Problem requirements: Give the data back exactly. Leave out any images.

Input material:

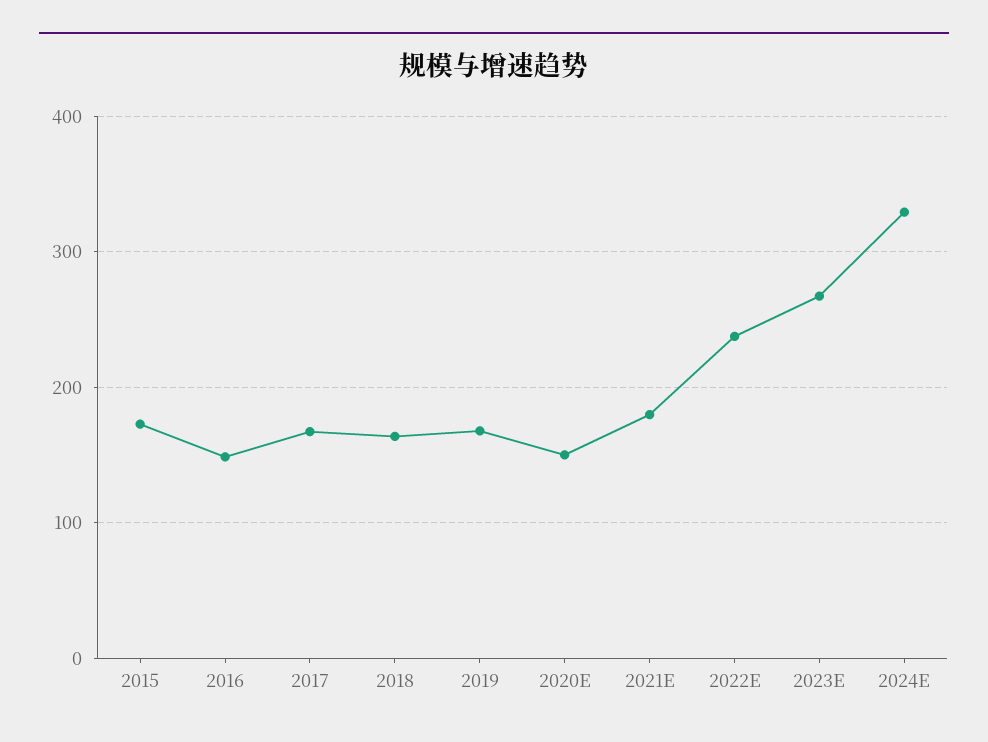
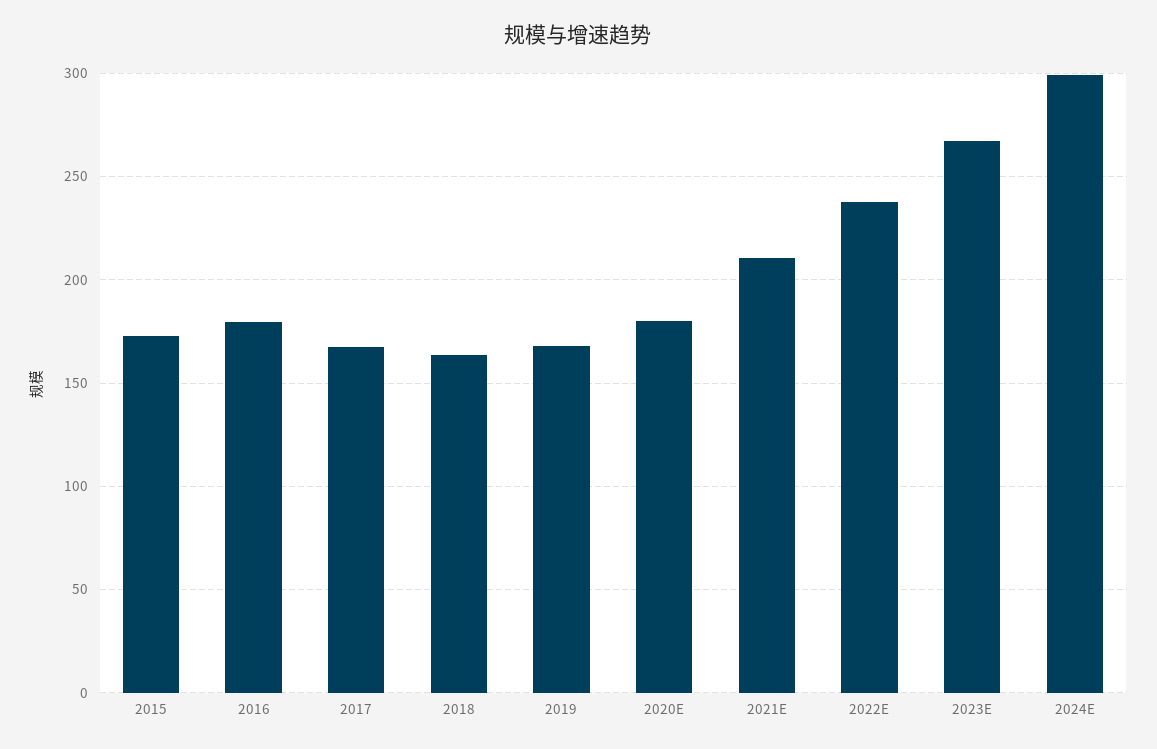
  {
    "2015": 175,
-   "2016": 150,
+   "2016": 180,
    "2017": 165,
    "2018": 165,
    "2019": 170,
-   "2020E": 150,
+   "2020E": 180,
-   "2021E": 180,
+   "2021E": 210,
    "2022E": 240,
    "2023E": 265,
-   "2024E": 330
+   "2024E": 300
  }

Answer box:
  {
    "2015": 175,
-   "2016": 150,
+   "2016": 180,
    "2017": 165,
    "2018": 165,
    "2019": 170,
-   "2020E": 150,
+   "2020E": 180,
-   "2021E": 180,
+   "2021E": 210,
    "2022E": 240,
    "2023E": 265,
-   "2024E": 330
+   "2024E": 300
  }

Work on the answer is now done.